On top of practical problems, Walker confronted the disturbing "role reversal" that happens when a child must take care of a parent.
For instance, Walker worried about her mother's finances, while her mother, a notoriously private woman, fought to keep her personal information from her daughters.
The memoir recounts Walker's growing realization that the bond forged by caring for her mother was leading to new insights into both herself and her mother.
"My mother frequently said things that appeared not to make any sense in the situation, but I came to realize they were sometimes perceptive and revealing metaphors about her past," she explains.
In addition to exploring the dynamic relationship with her mother, Walker reflects on how her relationship with her sister also changed as a result of the family's confrontation with Alzheimer's.
After spending years separated by geography, Walker found that her increasingly frequent trips from Philadelphia to Dallas to visit her mother and sister brought their worlds closer together.
This new connection did not always go smoothly. Years earlier, when Walker had moved to the East Coast and her sister followed their mother to Dallas, a divide formed between the sisters. They lived completely different lives in culturally different areas.
"After you live for years in different regions of the country, you don't know each other as well as you did as children," she notes.

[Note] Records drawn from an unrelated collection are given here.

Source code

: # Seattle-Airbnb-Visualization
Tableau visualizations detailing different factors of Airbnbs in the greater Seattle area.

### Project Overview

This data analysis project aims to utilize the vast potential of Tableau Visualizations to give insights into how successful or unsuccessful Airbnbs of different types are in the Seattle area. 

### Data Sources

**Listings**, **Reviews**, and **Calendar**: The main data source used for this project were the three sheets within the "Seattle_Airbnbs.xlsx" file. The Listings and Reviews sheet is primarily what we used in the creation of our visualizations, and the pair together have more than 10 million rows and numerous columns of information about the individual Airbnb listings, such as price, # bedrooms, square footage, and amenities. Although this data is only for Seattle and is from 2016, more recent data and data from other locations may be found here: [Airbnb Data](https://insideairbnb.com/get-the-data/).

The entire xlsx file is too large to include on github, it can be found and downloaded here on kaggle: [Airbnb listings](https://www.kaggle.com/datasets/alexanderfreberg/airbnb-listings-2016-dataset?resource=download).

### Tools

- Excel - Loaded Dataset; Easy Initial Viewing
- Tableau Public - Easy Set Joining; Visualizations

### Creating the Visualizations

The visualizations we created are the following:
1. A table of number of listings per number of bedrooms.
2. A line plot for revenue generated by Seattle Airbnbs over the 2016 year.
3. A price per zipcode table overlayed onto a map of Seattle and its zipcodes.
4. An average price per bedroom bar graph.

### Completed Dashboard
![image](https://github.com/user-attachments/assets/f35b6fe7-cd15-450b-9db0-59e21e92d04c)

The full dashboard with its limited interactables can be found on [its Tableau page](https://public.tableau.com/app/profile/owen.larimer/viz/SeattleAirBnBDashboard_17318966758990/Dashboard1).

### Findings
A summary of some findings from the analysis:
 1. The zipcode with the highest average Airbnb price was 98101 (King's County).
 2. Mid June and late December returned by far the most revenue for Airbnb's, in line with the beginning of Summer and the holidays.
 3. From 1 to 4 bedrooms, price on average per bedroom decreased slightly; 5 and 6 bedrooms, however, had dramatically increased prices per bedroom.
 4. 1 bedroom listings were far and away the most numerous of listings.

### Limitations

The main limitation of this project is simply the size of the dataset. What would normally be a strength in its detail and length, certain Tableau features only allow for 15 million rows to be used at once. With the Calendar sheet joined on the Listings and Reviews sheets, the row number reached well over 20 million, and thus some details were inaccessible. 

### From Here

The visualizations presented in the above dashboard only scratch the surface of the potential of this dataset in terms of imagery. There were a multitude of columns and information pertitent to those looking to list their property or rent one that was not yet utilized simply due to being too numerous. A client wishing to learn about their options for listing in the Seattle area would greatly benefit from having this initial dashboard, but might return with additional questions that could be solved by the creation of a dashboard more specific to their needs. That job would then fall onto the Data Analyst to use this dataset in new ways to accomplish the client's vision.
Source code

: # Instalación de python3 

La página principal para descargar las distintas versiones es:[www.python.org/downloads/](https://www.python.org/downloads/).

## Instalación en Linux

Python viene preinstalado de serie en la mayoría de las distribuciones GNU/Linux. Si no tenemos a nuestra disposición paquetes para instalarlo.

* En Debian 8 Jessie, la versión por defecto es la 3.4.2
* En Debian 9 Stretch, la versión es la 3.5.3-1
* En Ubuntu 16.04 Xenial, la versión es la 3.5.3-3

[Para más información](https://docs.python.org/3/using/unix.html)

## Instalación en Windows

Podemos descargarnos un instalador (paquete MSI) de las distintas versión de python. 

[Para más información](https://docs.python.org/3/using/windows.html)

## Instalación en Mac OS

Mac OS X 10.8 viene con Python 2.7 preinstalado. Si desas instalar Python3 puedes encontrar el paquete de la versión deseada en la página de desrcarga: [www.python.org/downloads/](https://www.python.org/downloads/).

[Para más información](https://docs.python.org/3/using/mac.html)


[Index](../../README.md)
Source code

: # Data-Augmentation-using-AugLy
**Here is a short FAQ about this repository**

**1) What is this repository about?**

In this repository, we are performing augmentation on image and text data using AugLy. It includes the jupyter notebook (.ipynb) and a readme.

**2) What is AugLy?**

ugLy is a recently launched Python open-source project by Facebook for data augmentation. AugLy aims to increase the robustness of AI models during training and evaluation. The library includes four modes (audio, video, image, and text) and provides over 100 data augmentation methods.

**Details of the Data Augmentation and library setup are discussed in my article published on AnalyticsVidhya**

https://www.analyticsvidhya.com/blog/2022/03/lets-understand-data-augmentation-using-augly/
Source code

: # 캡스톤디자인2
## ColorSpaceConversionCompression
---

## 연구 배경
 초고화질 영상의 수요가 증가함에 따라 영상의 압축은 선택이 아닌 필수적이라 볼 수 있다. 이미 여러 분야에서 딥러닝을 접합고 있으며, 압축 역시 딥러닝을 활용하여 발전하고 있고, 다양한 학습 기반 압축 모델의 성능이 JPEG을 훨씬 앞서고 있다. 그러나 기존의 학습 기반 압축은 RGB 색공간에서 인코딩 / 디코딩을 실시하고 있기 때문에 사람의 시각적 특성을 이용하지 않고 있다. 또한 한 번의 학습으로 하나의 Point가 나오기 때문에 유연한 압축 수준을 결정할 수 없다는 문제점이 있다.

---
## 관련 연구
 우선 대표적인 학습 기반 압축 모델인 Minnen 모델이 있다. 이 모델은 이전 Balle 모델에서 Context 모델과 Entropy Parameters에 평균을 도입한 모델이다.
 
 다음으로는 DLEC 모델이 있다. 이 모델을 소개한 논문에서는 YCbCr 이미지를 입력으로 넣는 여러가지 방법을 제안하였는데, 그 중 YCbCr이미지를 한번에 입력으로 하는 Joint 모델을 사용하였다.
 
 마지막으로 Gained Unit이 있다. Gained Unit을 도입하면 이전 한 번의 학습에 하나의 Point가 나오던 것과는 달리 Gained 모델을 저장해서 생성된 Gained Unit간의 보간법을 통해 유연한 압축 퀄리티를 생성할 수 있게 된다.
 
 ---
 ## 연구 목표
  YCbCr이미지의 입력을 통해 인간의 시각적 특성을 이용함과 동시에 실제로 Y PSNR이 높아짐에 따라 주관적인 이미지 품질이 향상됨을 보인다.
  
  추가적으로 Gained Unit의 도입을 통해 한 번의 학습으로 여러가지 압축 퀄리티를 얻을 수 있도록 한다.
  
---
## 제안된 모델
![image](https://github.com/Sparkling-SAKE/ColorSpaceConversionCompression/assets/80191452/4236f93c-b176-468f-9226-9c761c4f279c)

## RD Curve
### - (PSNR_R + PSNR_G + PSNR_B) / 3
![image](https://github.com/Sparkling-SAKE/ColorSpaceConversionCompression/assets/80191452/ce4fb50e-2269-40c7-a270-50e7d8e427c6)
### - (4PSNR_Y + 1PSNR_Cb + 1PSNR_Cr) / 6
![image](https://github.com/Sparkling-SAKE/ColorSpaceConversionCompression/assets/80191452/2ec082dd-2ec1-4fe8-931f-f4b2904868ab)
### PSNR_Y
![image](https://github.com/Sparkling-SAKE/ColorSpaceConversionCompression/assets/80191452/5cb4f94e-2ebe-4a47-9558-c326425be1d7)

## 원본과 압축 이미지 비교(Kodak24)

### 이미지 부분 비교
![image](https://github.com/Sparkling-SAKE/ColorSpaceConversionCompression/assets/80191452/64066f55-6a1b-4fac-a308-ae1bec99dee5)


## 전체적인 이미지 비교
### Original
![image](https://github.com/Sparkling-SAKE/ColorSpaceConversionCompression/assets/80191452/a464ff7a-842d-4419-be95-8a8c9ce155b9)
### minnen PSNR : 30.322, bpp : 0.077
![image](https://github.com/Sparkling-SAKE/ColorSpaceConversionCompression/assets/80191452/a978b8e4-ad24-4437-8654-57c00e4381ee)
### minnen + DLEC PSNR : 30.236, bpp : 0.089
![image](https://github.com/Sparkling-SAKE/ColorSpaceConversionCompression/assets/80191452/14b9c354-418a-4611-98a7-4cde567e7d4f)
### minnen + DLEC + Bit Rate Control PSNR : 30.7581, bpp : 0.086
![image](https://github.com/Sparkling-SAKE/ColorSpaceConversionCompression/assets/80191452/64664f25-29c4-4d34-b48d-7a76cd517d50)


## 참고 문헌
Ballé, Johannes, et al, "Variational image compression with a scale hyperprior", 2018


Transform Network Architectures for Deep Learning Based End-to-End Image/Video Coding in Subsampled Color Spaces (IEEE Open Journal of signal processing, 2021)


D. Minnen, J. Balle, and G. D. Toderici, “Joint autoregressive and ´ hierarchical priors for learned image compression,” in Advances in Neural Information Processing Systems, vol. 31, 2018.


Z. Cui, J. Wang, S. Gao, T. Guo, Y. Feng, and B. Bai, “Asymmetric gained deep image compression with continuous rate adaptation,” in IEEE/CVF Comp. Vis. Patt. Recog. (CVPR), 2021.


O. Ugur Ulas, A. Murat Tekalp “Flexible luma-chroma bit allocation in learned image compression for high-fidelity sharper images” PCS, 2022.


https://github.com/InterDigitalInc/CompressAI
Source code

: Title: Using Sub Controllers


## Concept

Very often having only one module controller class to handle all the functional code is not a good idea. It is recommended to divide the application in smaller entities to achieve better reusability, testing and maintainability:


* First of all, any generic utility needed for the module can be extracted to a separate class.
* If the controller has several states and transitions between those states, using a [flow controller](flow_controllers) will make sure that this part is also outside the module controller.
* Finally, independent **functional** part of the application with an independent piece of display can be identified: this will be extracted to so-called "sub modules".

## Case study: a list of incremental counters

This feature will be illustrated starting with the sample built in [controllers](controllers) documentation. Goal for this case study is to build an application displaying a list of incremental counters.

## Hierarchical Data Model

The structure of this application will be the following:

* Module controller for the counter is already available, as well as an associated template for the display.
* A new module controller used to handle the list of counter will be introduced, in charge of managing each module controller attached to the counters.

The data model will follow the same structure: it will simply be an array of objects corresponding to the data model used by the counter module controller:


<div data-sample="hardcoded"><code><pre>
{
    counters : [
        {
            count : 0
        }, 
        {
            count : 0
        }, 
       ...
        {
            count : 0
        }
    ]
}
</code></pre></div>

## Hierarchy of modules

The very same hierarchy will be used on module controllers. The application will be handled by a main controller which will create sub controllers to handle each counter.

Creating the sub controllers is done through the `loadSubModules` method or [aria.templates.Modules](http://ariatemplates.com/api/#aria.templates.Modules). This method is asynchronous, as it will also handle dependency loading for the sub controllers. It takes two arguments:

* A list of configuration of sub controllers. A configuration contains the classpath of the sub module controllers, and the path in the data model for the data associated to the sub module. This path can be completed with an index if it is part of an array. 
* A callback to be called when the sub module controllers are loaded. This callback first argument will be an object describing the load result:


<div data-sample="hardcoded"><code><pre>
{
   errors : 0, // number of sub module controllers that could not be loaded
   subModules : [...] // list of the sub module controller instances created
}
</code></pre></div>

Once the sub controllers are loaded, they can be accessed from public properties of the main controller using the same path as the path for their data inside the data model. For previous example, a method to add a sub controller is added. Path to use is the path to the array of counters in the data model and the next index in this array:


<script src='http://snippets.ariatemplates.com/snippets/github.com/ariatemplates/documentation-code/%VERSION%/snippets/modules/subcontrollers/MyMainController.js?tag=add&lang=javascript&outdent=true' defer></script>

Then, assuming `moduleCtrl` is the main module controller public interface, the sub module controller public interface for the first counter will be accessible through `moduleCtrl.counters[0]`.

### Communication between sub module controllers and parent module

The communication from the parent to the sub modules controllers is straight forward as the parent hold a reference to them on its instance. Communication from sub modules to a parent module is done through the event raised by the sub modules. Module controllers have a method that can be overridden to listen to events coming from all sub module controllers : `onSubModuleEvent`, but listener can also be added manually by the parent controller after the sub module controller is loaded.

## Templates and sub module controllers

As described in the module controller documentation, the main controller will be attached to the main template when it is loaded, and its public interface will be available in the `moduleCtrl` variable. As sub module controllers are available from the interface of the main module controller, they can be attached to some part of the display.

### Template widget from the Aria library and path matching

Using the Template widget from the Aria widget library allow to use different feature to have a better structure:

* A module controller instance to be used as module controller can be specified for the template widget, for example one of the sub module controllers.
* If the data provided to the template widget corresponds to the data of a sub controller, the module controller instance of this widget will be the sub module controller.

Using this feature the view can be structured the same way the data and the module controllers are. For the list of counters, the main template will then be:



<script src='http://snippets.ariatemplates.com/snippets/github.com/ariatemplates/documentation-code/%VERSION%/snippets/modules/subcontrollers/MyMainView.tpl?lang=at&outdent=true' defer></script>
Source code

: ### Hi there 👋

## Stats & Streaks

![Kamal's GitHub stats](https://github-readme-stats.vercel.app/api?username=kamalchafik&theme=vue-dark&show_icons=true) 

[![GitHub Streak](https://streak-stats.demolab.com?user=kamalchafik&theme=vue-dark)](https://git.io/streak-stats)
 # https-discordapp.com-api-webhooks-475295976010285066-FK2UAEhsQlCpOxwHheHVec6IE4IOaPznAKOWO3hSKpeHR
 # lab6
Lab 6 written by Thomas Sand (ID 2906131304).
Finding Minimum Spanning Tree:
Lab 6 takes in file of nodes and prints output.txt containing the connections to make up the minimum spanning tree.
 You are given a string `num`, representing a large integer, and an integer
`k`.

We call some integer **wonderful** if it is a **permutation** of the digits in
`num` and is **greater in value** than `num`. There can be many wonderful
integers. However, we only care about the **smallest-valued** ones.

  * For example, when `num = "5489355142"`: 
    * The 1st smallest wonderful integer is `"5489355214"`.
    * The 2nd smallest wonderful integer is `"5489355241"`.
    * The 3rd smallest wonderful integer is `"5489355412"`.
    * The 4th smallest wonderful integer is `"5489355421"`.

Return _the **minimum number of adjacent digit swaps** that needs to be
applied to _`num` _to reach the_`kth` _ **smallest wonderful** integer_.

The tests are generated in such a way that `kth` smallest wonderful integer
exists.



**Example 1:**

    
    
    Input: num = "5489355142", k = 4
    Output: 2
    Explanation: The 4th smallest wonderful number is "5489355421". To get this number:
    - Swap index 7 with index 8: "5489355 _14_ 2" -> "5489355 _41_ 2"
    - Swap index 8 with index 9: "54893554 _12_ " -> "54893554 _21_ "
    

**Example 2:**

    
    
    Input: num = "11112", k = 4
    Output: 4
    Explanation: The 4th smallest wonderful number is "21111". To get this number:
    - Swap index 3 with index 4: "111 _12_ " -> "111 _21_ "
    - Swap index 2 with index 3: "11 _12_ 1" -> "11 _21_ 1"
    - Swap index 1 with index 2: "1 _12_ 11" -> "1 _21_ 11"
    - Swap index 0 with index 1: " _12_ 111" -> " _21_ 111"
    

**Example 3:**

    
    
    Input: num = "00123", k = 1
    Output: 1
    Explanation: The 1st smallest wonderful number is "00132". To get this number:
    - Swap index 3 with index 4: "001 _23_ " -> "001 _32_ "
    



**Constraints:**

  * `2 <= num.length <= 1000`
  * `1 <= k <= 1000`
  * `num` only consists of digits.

Faced with the unpredictable task of taking care of their mother, Walker realized that although she and her sister had chosen different paths, they now walked together on the same journey.
More than 20 million adult children in America take care of a parent with Alzheimer's. Many of them share the task with a sibling. Geography of Memory tells the story of how siblings might struggle with one another over the task, but can ultimately reach peace and a new relationship.
"Taking care of my mother, I got to know my sister again," says Walker. "It was a surprise and a gift."
Ironically, at the time of Walker's mother's death, the family was once again separated by geography. The memoir begins in a Paris hotel room, where Walker must decide either to fly back to Dallas for her mother's burial or stay and continue teaching a study abroad class in London.
While writing this researched reflection on the subject of memory, Walker received a sabbatical and a travel grant from the dean of the College of Arts and Sciences at UD. She flew back to Dallas to doublecheck the accuracy of her own memories.
"I am not only grateful for the financial support," she says, "But to be given such an expression of faith in the project was a real boost."
Ultimately, Walker wrote the memoir to honor her mother.
"My mother was a vibrant, funny woman, who faced remarkable challenges," says Walker, "a woman of great fortitude and also a woman of faith."
Walker found it difficult to write one of the last chapters of the memoir. She was not sure she wanted to record her mother's final, startling incoherence.
She decided to tell her mother's story just as she lived it.
"Now I can say that as my mother journeyed more deeply into the land of Alzheimer's, she was always still a person," she writes, "still herself, still my mother."